In this study, Correlation dimension and Wavelet coefficients of EEG signals in Fz, Cz and Pz were estimated. Then the results of analysis of EEG signals during meditation were compared to before meditation.

Two features in Wavelet domain are extracted: the approximate and detail Wavelet coefficients at the forth decomposition level of EEG signals (Fz, Cz and Pz channels). Therefore, these six composite features are used as an input of four different classifiers.

In the next stage, Correlation dimensions, as nonlinear features, are extracted from the three channels of EEG signals and then input into the classifiers.

Fisher's discriminant, k-NN classifier, Quadratic classifier and Parzen classifier proposed for classification of EEG features were implemented by using MATLAB software package (MATLAB with PRTOOLS toolbox).

The epochs in the data set were randomly divided into two sets: a training set and a testing set. 70% of the epochs are used to train the classifiers while 30% were used to test the performance of each classifier.

The values of classification accuracy, classification error and the central processing unit (CPU) times of training of the four classifiers trained on Wavelet coefficients and Correlation dimensions are presented in Table I and Table II, respectively.

TABLE I. Classification results on wavelet coefficients.

Classifier	Accuracy (%)	Error	Elapsed time(s)
Fisher	85.02	0.25	5
Quadratic	82.55	0.3	3
k-NN	81.06	0.32	60
Parzen	84.75	0.25	35

TABLE II. Classification results on correlation dimensions.

Classifier	Accuracy (%)	Error	Elapsed time(s)
Fisher	92.37	0.25	4
Quadratic	90.27	0.29	5
k-NN	89.29	0.36	54
Parzen	92.37	0.25	34

The classification results presented in Table I and Table II denote that the Fisher discriminant and Parzen classifier trained on both composite features obtain higher accuracy than that of the others. The total classification accuracy of the Fisher discriminant and Parzen classifier applying Wavelet coefficients was 85.02% and 84.75%, respectively which is raised to 92.37% in both classifiers using Correlation dimensions. As it can be observed, the parametric classifiers give good results.

As mentioned above, these classifiers are based on the assumption that classes have multivariate Gaussian distributions. Probability density function (PDF) of Correlation dimension of EEG signals in Fz channel during meditation is shown in Fig. 3.
•••••
- _WHAT TO DO_:
Pick up the passage on classifying EEG signals recorded before and during meditation, and continue it from the sentence about Fig. 3.
•••••
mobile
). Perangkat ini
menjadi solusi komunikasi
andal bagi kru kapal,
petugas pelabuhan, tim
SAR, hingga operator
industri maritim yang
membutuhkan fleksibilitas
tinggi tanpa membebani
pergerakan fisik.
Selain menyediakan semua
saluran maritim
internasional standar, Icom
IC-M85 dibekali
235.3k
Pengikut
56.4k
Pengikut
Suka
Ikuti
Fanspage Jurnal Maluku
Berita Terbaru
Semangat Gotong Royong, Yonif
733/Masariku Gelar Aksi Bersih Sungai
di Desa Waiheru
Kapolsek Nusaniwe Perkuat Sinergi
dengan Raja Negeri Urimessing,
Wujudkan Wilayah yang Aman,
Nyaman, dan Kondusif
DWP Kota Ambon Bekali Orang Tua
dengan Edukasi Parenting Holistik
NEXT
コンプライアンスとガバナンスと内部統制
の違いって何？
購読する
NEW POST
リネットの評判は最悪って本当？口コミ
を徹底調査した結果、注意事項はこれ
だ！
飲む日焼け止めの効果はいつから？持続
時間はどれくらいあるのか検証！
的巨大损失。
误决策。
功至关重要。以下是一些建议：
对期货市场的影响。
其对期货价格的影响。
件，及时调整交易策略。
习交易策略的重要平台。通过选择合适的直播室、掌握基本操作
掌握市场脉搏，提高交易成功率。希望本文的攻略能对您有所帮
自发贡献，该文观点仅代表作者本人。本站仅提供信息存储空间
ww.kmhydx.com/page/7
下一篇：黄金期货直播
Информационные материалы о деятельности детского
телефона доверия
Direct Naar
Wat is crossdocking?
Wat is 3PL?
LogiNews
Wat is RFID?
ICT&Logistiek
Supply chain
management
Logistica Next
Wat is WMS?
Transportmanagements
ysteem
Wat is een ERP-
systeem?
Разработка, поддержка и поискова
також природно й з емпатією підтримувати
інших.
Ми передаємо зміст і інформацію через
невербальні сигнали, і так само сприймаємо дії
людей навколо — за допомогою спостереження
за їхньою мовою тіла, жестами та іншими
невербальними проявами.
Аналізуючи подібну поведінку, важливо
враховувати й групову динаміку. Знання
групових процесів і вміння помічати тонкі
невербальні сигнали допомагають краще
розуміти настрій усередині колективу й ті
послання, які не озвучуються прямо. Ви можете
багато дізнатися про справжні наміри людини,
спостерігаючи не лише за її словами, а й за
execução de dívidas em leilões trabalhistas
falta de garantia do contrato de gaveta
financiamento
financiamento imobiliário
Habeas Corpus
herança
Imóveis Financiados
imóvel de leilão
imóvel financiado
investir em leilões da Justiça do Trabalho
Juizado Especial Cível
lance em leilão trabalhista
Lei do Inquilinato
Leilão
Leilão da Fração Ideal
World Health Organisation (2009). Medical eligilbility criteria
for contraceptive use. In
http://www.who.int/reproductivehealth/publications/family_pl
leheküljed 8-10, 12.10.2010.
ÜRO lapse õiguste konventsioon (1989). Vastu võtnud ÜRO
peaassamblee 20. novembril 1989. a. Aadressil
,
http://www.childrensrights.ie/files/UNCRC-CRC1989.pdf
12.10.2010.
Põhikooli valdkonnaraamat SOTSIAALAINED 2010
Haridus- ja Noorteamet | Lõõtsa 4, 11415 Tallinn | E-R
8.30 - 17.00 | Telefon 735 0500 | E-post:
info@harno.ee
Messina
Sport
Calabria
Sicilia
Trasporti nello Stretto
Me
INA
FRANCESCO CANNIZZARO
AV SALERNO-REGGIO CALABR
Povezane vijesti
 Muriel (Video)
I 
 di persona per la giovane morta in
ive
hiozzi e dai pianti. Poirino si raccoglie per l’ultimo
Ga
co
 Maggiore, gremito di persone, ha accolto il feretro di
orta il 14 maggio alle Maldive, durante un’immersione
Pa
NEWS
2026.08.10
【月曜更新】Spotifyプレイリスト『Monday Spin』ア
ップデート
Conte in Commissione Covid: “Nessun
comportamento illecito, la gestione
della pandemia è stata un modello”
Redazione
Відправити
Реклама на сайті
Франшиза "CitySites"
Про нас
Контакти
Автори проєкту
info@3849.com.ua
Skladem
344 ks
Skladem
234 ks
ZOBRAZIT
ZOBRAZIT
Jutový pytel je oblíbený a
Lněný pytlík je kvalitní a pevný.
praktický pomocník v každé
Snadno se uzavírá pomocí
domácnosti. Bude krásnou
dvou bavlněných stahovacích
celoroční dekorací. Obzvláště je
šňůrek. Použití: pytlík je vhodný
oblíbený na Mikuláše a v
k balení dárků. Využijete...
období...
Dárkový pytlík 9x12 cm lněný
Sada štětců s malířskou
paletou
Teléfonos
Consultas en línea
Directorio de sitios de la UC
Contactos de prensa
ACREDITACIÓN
•••••
- _OUTPUT FOR THIS EXERCISE_:
PDF of Correlation Dimension

Figure 3. Probability density function (PDF) of Correlation dimension in Fz channel during meditation

• 4.    Conclusion

In this study, in order to classify rest and meditation signals, a new application of parametric and nonparametric classifiers employing different features is presented. For the first time in this investigational field, we had done a feature extraction using Correlation dimension and Wavelet coefficients in certain psychological state (meditation and rest) assessment.

Two features in Wavelet domain (the approximate and detail Wavelet coefficients at the forth decomposition level) and Correlation dimensions of EEG signals in Fz, Cz and Pz channels are extracted.

Four different classifiers were used to classify two classes of EEG signals (before and during meditation) when the Wavelet coefficients were used as inputs. The same process was done for Correlation dimensions.

The results demonstrate that the Fisher discriminant and Parzen classifier trained on both composite features obtain higher accuracy than that of the others. Although, the accuracy of the classifiers are improved by using nonlinear features (Table II). The total classification accuracy of the Fisher discriminant and Parzen classifier applying Correlation dimensions reach to 92.37% in both classifiers.

We therefore have concluded that the proposed classifiers trained on Correlation dimension can be used in detecting electroencephalographic changes in specific psychological states.

Some future work should also be carried out. For instance, other classification techniques, such as neural networks, can be used to obtain efficient and accurate results in the future.

Acknowledgements

We thank Dr. Minoo Morvarid, the Master of Meditation Clinic in Mashhad, and Ms. Shahla Khoshkholgh for their assistance in collecting the data that were used in the investigations. The authors would also like to thank all the subjects for their good collaborations.